I feel like you almost have to be held back.

Being able to win, while awesome, just doesn't say that much about the breadth of your understanding. It says more about your physical abilities, mental ability to handle stress and think fast, etc.

How is navigating a BJJ match towards cinching one of your best subs inferior to having a rolodex of subs you can flip to and throw up and see if it sticks? Not being facetious, genuinely wondering, this kind of sounds like that Bruce Lee quote about 10K kicks once or 1 kick 10K times.

If Guy 1 beats Guy 2 10 times out of 10 times with the same exact submission, wouldn't that demonstrate Guy 1 is objectively better at BJJ?

Or would you lean more towards black belt implies you know everything sufficient to teach, rather than just being good at winning BJJ?
 
How is navigating a BJJ match towards cinching one of your best subs inferior to having a rolodex of subs you can flip to and throw up and see if it sticks? Not being facetious, genuinely wondering, this kind of sounds like that Bruce Lee quote about 10K kicks once or 1 kick 10K times.

If Guy 1 beats Guy 2 10 times out of 10 times with the same exact submission, wouldn't that demonstrate Guy 1 is objectively better at BJJ?

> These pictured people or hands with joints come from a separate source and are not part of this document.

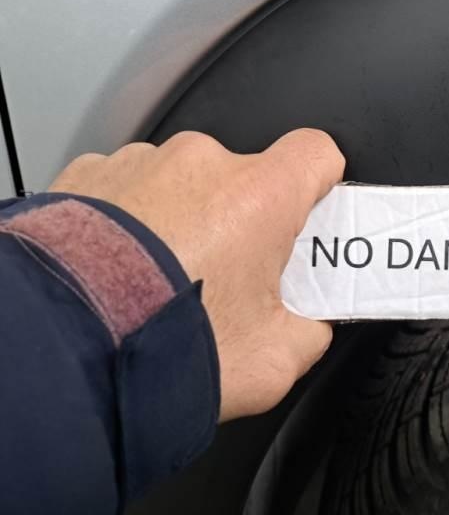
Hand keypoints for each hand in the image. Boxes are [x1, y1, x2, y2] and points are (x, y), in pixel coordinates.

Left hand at [49, 129, 344, 421]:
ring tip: (165, 282)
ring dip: (186, 222)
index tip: (313, 212)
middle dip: (244, 224)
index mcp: (259, 196)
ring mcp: (142, 165)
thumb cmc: (162, 345)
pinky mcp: (90, 177)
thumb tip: (307, 326)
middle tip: (230, 280)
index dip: (321, 181)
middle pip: (246, 179)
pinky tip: (124, 272)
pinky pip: (131, 191)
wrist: (61, 351)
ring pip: (186, 186)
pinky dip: (134, 223)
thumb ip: (307, 332)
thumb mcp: (270, 361)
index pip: (315, 153)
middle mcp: (201, 166)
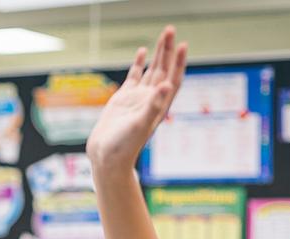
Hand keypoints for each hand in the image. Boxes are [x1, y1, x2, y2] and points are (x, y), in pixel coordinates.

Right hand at [86, 25, 186, 169]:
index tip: (183, 45)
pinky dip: (138, 63)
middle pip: (164, 70)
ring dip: (158, 54)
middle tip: (170, 30)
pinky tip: (142, 52)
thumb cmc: (124, 146)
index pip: (173, 79)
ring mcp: (137, 98)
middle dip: (168, 51)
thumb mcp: (141, 124)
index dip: (179, 62)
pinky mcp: (123, 99)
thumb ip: (154, 104)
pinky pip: (134, 76)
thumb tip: (167, 85)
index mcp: (159, 106)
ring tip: (163, 36)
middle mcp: (151, 100)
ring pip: (151, 71)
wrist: (106, 157)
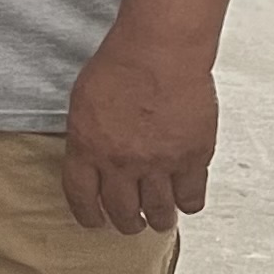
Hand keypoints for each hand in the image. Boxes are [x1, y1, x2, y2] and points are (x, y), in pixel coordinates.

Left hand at [63, 28, 216, 233]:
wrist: (160, 50)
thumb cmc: (120, 65)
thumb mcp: (82, 102)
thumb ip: (85, 137)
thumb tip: (87, 162)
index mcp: (88, 148)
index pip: (81, 199)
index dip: (89, 216)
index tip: (96, 221)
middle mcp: (121, 163)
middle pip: (123, 213)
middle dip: (127, 223)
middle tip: (132, 222)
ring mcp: (159, 163)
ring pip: (159, 213)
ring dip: (158, 219)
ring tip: (159, 217)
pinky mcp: (192, 158)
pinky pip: (191, 198)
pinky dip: (188, 202)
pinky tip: (185, 197)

Or would you lean more towards black belt implies you know everything sufficient to teach, rather than just being good at winning BJJ?

Not saying that at all. Obviously, great black belts specialize (Garcia, Roger). They can dominate a match and get to where they are comfortable. That's fine.

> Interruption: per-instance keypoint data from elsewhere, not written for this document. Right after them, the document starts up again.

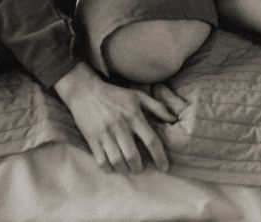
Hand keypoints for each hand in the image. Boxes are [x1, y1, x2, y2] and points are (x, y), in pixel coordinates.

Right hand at [53, 63, 176, 173]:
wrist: (86, 91)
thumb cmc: (115, 95)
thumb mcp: (138, 96)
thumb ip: (158, 107)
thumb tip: (174, 119)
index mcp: (135, 116)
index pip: (151, 141)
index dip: (160, 157)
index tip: (165, 168)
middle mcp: (121, 126)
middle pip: (133, 156)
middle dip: (139, 167)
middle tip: (141, 168)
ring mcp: (105, 134)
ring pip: (117, 161)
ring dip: (125, 169)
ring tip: (128, 168)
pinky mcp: (92, 139)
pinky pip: (101, 161)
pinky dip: (109, 168)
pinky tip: (113, 166)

I'm leaning more towards the idea that a black belt should know how to teach and even apply, when applicable, a vast majority of the BJJ techniques.
 
Not saying that at all. Obviously, great black belts specialize (Garcia, Roger). They can dominate a match and get to where they are comfortable. That's fine.

I'm leaning more towards the idea that a black belt should know how to teach and even apply, when applicable, a vast majority of the BJJ techniques.

Ahhh ok now I get what you're saying.
 
Triangle from closed, z-guard, spider, de la riva. Usually I cycle through omoplata, armbar, triangle.

If I am in top position, my favorites are chokes. Lately a lot of cross collar lapel chokes, and darce chokes/guillotines. I'm finding that from side control, or knee on belly, you can cycle through cross collar, darce, guillotine chokes pretty easily (gi or no-gi (although of course no cross collar chokes in nogi)). I've been taking some privates focusing on proper technique on chokes and its been a great addition to my game.
 
Straight ankle lock, and Kimura grip to whatever they end up giving me.
 
Arm triangles and knee bars. I like the first one because it is low risk high reward and the latter because it is usually a last ditch effort that at least gets me a scramble/sweep.
 
Encouraging opponent to turtle during pass then clock choke.
Inverted arm bar from half-guard top.
Brabo from knee on belly / side control.

Once something has been working really well for me for a few months I try to put it on the back burner for a while to develop a new go to.
 
Kimura top/bottom, arm triangle from bottom and north/south choke. I will play with heel hooks and toe holds but don't try to finish them.
 
depends on my position, from
guard - armbar
mount - triangle
back - armbar
standing - guillotine
half guard - kimura
 
Top Side: Kimura, Americana, arm-bar, guillotine

Top Half: Kimura, Americana, guillotine

Mount: Collar Choke, Americana (especially from s-mount), Arm-bar from s-mount w/o dismounting.

Bottom Half: Kimura

Bottom Guard: Kimura, Guillotine, biceps cutter

Back: Lapel Choke, RNC, Lapel choke variation with the hand behind the head, arm-bar

My bottom guard is mostly sweep/arm drag oriented so I'm usually working on improving my position instead of finishing but I've been much better lately at employing my hips in bottom guard and getting finishes.
 
kimura from side/north south
collar chokes from guard and mount
RNC from back.
 
Arm triangle and the front triangle of a sprawl.